The CEEW-CEF Market Handbook also found that solar—grid-scale and rooftop—continued to dominate India’s RE capacity addition, accounting for 15 GW (or 81% of RE addition) in FY24. Wind capacity addition almost doubled and stood at 3.3 GW (2.3 GW in FY23). Notably, for the first time since FY17, nuclear capacity (1.4 GW) was added in FY24.

In line with India’s ambitious renewable energy goals, RE auctions reached a record with 41 GW of auctioned capacity in FY24, the report found. Further, in this financial year, eight auctions with energy storage components were concluded, indicating a growing shift towards innovative power procurement formats.
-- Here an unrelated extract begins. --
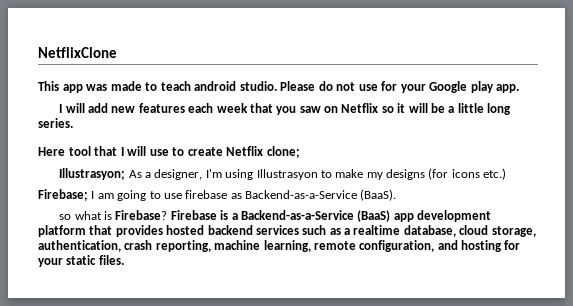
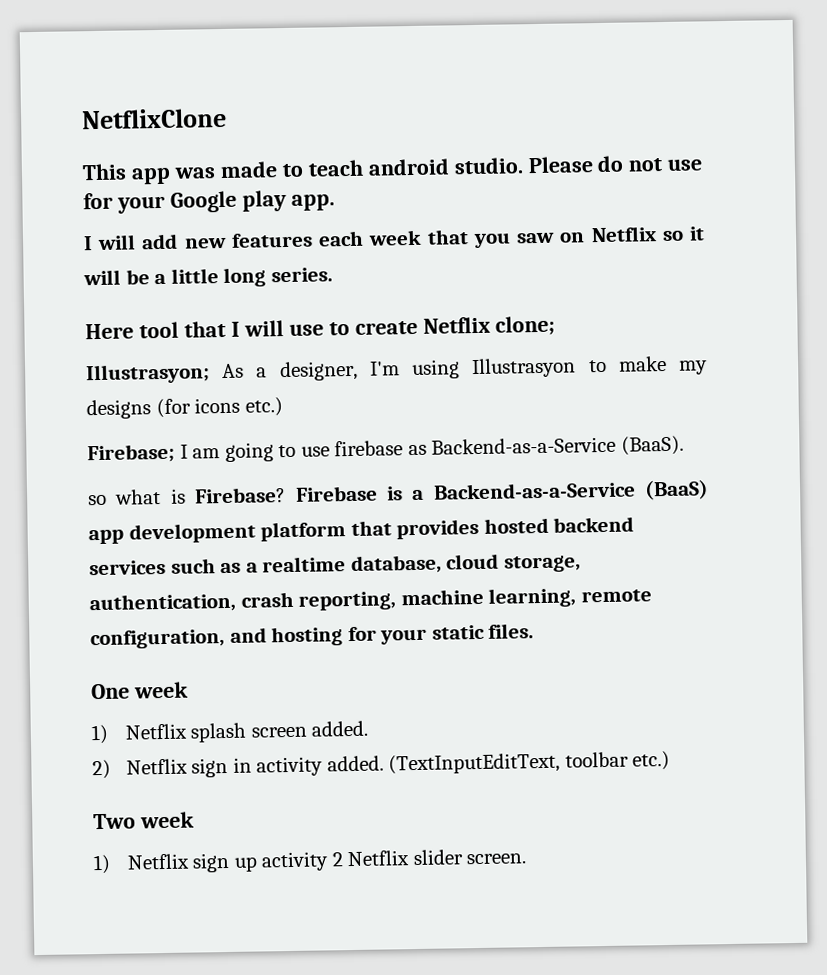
(124, 260) none -> [91,681,189,700] [91,720,369,745] [92,750,671,780] [93,811,195,830] [93,849,527,875] // One week // 1) Netflix splash screen added. // 2) Netflix sign in activity added. (TextInputEditText, toolbar etc.) // Two week // 1) Netflix sign up activity 2 Netflix slider screen.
Gagan Sidhu, Director, CEEW-CEF, said, “The CEEW-CEF Market Handbook found that 95% of India’s targeted 50 GW annual RE bidding trajectory was met in FY24. Bids of 47.5 GW that were issued are approximately three times the RE capacity that has been added annually in recent years. Further, there is a clear tilt away from pure vanilla RE procurement. Innovative formats such as wind-solar hybrids, firm and dispatchable renewable energy (FDRE), and RE-plus-storage accounted for 37% of the capacity auctioned. Going forward, we can expect this share to increase further as innovative formats accounted for 57% of bids issued.”

The CEEW-CEF report also found that peak power demand (met) continued to rise in FY24 and reached a new high of 240 GW. This was due to factors such as a fast-growing economy and lower-than-expected rainfall in August 2023 and October 2023, above-normal temperatures in November 2023, and severe cold days during the winter months in North India. In terms of electricity demand (met), there was an uptick of 8% compared to FY23.